▶ _Problem_:
Would you please state how many lines in the entries contain the word "будут"? Only the number should be given.

(Saved entries)
■ ■ ■ ■ ■

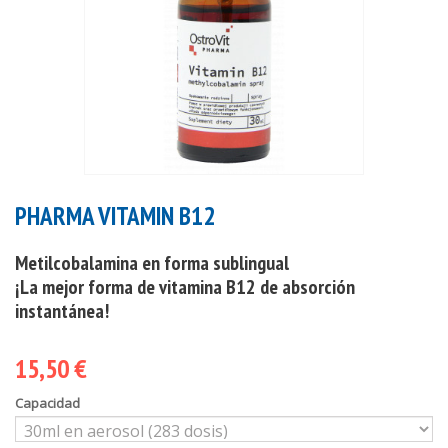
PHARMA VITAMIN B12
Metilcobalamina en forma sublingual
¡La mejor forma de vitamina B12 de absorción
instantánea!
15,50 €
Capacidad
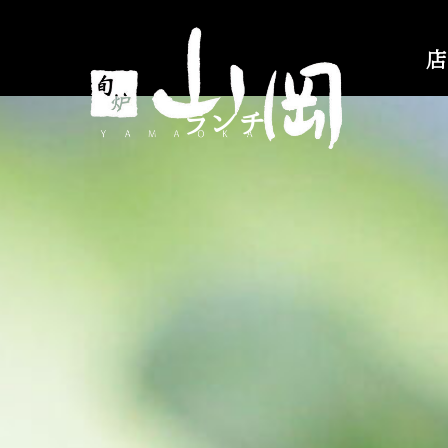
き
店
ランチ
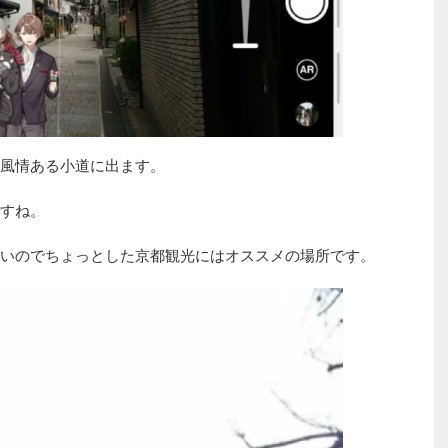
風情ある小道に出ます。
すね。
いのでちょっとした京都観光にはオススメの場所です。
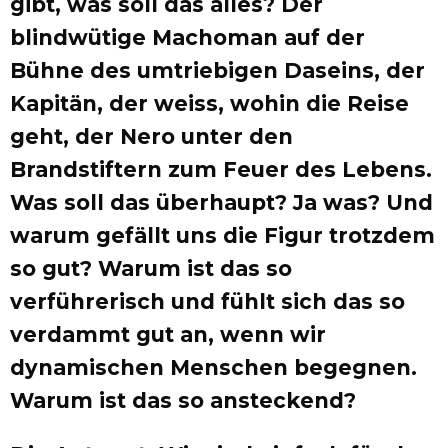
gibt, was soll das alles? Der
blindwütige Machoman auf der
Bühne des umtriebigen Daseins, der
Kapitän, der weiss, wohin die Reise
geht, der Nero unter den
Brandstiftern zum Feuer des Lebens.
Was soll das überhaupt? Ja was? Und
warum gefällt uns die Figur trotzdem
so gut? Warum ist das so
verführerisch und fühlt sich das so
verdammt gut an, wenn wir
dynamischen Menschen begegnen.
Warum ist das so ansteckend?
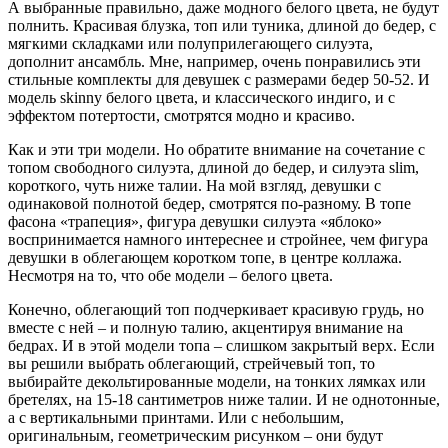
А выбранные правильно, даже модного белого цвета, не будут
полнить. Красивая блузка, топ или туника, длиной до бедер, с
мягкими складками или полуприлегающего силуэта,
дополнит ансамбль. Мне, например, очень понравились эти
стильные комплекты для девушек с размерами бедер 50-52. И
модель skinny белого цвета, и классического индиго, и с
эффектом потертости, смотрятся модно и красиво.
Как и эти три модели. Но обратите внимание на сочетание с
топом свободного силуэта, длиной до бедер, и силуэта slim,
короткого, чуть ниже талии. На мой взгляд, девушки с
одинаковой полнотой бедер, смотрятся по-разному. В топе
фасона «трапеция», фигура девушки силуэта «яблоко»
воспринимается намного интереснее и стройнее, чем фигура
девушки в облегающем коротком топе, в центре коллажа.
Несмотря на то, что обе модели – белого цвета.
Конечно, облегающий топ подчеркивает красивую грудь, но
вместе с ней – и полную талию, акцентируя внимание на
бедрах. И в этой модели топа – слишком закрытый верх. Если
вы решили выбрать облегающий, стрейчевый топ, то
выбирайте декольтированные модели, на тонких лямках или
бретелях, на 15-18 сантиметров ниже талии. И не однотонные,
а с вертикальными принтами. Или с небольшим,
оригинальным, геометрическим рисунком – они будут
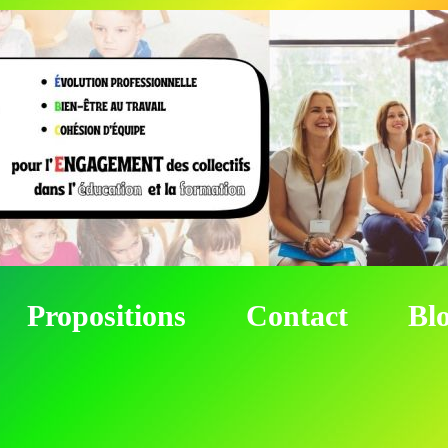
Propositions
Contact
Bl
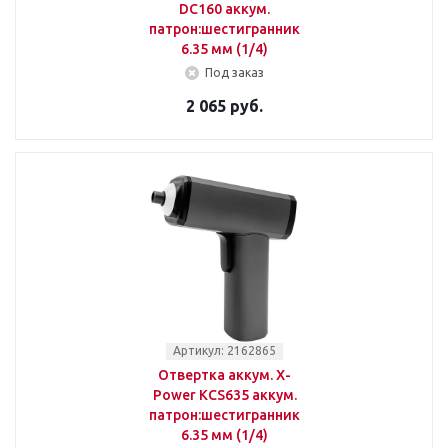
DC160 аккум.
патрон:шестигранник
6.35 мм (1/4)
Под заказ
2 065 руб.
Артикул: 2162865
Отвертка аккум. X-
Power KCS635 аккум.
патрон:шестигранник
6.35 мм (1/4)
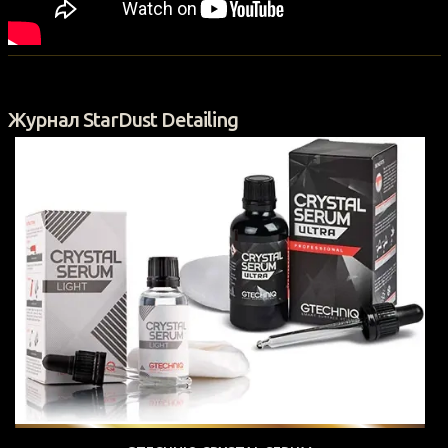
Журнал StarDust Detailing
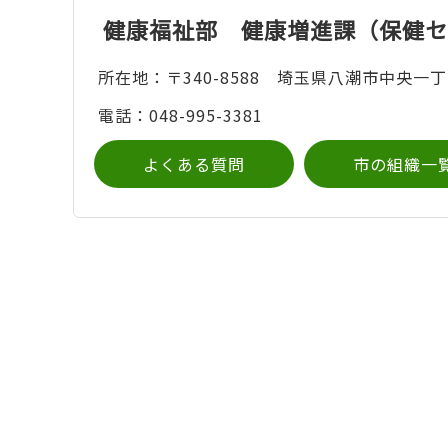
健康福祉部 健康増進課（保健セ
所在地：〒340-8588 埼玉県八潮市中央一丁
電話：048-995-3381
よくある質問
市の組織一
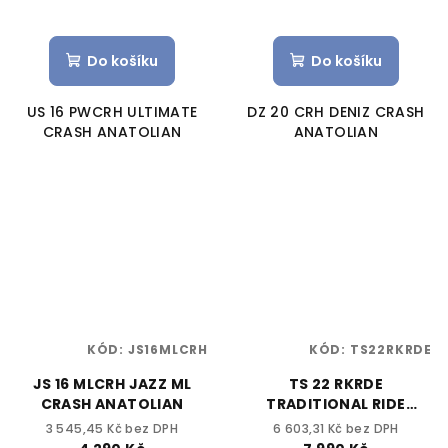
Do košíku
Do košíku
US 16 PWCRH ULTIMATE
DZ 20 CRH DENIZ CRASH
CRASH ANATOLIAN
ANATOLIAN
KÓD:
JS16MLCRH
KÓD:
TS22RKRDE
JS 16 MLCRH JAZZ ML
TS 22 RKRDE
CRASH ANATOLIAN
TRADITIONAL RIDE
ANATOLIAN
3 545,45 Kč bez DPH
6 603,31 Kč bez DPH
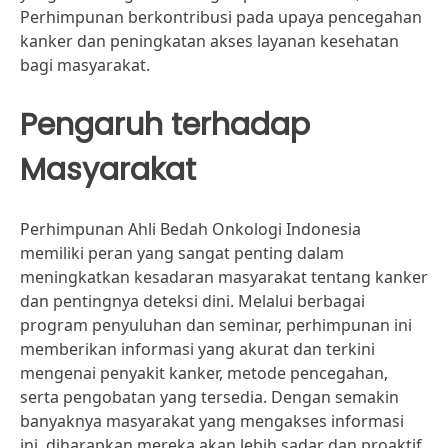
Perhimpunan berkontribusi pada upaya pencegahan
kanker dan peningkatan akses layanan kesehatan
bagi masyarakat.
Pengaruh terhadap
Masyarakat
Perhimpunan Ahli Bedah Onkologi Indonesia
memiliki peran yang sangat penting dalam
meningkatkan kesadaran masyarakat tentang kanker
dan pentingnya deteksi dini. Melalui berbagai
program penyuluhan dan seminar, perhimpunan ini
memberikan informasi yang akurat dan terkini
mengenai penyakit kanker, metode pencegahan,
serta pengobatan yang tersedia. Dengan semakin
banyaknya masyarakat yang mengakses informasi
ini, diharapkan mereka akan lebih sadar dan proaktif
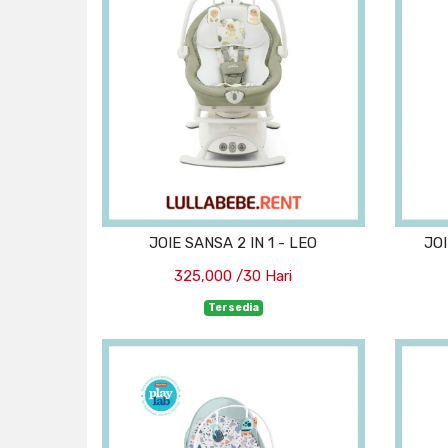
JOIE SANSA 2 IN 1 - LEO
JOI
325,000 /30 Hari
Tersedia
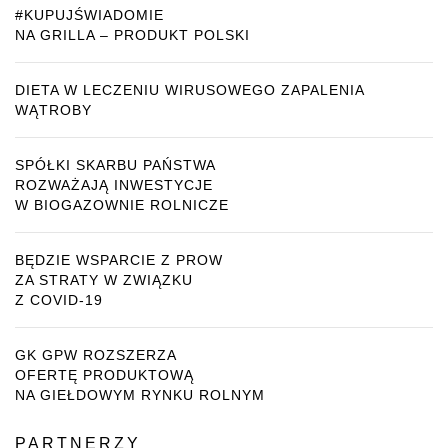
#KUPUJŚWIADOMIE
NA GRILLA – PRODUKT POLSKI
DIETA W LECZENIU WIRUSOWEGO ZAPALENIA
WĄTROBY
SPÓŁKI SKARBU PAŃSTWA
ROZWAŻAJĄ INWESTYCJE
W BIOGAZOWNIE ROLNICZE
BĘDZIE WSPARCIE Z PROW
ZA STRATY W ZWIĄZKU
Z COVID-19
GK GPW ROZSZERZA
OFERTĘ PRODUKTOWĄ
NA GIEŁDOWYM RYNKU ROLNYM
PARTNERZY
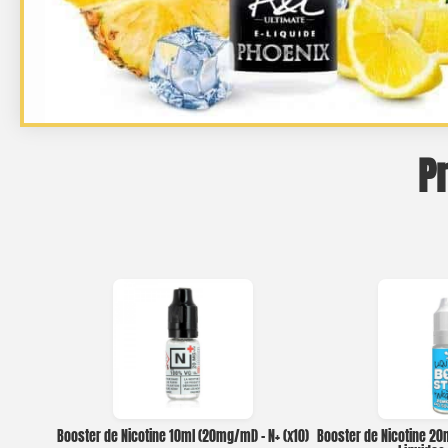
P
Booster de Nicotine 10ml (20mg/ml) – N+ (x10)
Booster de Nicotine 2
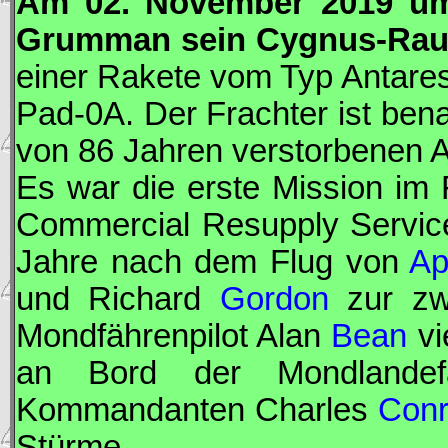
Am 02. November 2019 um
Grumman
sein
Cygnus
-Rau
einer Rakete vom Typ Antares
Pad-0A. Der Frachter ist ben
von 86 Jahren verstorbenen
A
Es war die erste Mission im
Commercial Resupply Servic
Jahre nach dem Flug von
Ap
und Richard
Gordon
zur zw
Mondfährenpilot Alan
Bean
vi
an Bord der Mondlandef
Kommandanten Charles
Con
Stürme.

■ ■ ■ ■ ■

▶ _Answer to this problem_:
2